I DEMOCRATICI VOGLIO SBARAZZARSI DI BIDEN
Tucker Carlson afferma che se prima delle presidenziali Biden veniva spesso "protetto", tenendolo il più possibile lontano dai discorsi pubblici, oggi sarebbe invece evidente una sua maggior presenza sulle tv. Così il giornalista: «Il suo staff continua a metterlo in pubblico per parlare, cosa che, ovviamente, non può fare. Riesce a malapena a leggere una dichiarazione preparata. Si noti che non l'hanno fatto durante l'ultima campagna presidenziale nel 2020 perché sapevano che non sarebbe stato d'aiuto per prendere la Casa Bianca». Perché il suo entourage oggi lo farebbe esporre di più? L'anchorman ipotizza che i democratici vogliano farlo fuori politicamente per paura di una ricandidatura: «Subito dopo le elezioni di metà mandato di novembre, Joe Biden ha chiarito che non aveva intenzione di farsi da parte e far posto a Kamala Harris o Gavin Newsom o Michelle Obama».
La nomina, da parte del procuratore generale Merrick Garland, di un nuovo Consigliere speciale che guiderà l'inchiesta (si tratta di Robert Hur, un «repubblicano dell'establishment») si prospetta come particolarmente pericolosa per il presidente Biden, non foss'altro perché - come va ripetendo all'unisono la stampa americana - ogni volta che nella recente storia americana questa figura è stata incaricata, le indagini si sono immediatamente allargate ad altre e inaspettate piste. Fu proprio con la nomina di un Consigliere speciale che su Bill Clinton, all'epoca indagato per altro, vennero a galla gli scandali sessuali con la stagista della Casa Bianca Monica Lewinsky.

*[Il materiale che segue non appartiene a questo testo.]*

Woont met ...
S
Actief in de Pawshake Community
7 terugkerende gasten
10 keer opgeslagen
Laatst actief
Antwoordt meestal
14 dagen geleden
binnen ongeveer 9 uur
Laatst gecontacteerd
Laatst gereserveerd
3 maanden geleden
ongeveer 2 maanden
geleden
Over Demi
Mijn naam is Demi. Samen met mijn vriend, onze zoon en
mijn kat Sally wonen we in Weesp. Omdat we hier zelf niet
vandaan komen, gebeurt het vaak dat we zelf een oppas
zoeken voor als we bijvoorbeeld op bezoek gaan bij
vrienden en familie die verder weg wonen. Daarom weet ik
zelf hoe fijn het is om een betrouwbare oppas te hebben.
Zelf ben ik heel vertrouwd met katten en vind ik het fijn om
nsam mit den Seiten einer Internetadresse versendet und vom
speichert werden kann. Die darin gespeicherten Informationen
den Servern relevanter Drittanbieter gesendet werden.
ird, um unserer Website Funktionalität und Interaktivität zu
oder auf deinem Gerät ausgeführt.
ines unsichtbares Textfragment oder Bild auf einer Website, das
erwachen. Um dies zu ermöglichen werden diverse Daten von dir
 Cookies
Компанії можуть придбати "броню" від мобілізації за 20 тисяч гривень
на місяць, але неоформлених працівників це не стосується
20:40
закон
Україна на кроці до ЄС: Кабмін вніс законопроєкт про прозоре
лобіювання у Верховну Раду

Per Joe Biden, a causa del suo presunto legame con gli ambigui traffici in terra ucraina del figlio Hunter (a sua volta al centro di un'altra indagine penale), c'è il rischio che accada la stessa cosa. Ad auspicare quella che Tucker Carlson è convinto sia «l'inizio della fine di Biden» non sarebbero dunque solo i conservatori.
Nota di BastaBugie: l'autore del precedente articolo, Valerio Pece, nell'articolo seguente pubblicato qualche mese fa dal titolo "Gli scheletri della famiglia Biden" parla dello scandalo che ha coinvolto il figlio di Biden e che è stato oscurato dai grandi media per evitare la sconfitta di Biden alle elezioni 2020 contro Donald Trump. Adesso la verità emerge chiara e forte, ma solo perché non può più determinare il vincitore delle elezioni.

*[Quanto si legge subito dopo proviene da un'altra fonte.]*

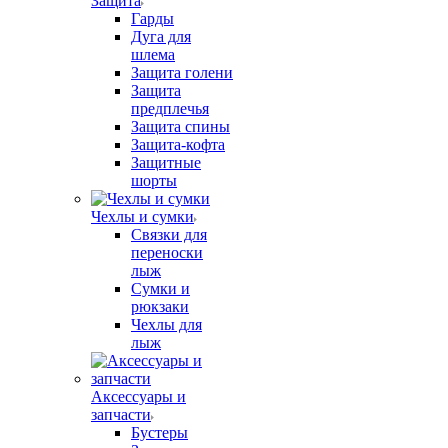
Защита
Гарды
Дуга для
шлема
Защита голени
Защита
предплечья
Защита спины
Защита-кофта
Защитные
шорты
Чехлы и сумки
Связки для
переноски
лыж
Сумки и
рюкзаки
Чехлы для
лыж
Аксессуары и
запчасти
Бустеры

Ecco l'articolo completo pubblicato sul Sito del Timone il 2 aprile 2022:
«Il complottismo è diventato il modo più logico per spiegare come va il mondo». È questa la cantilena su cui si appoggia un certo mainstream, ma è anche lo strumento ideologico con cui lo stesso mainstream si occupa (e si preoccupa) di dosare la qualità di informazione da lasciar arrivare all'opinione pubblica. I guai (e gli imbarazzi) nascono quando si scopre che certe notizie bollate come fake news, semplicemente non lo sono. Il caso delle scottanti e-mail trovate nel laptop di Hunter Biden (abbandonato in un'officina di riparazione nel Delaware nell'aprile 2019) è lì a dimostrarlo. Un pc che può diventare un vaso di Pandora: una tesi complottista, irrisa dai più, che si è rivelata vera, e che oggi tiene sotto scacco il rapporto USA-Russia. Con l'Europa che goffamente rimane a guardare.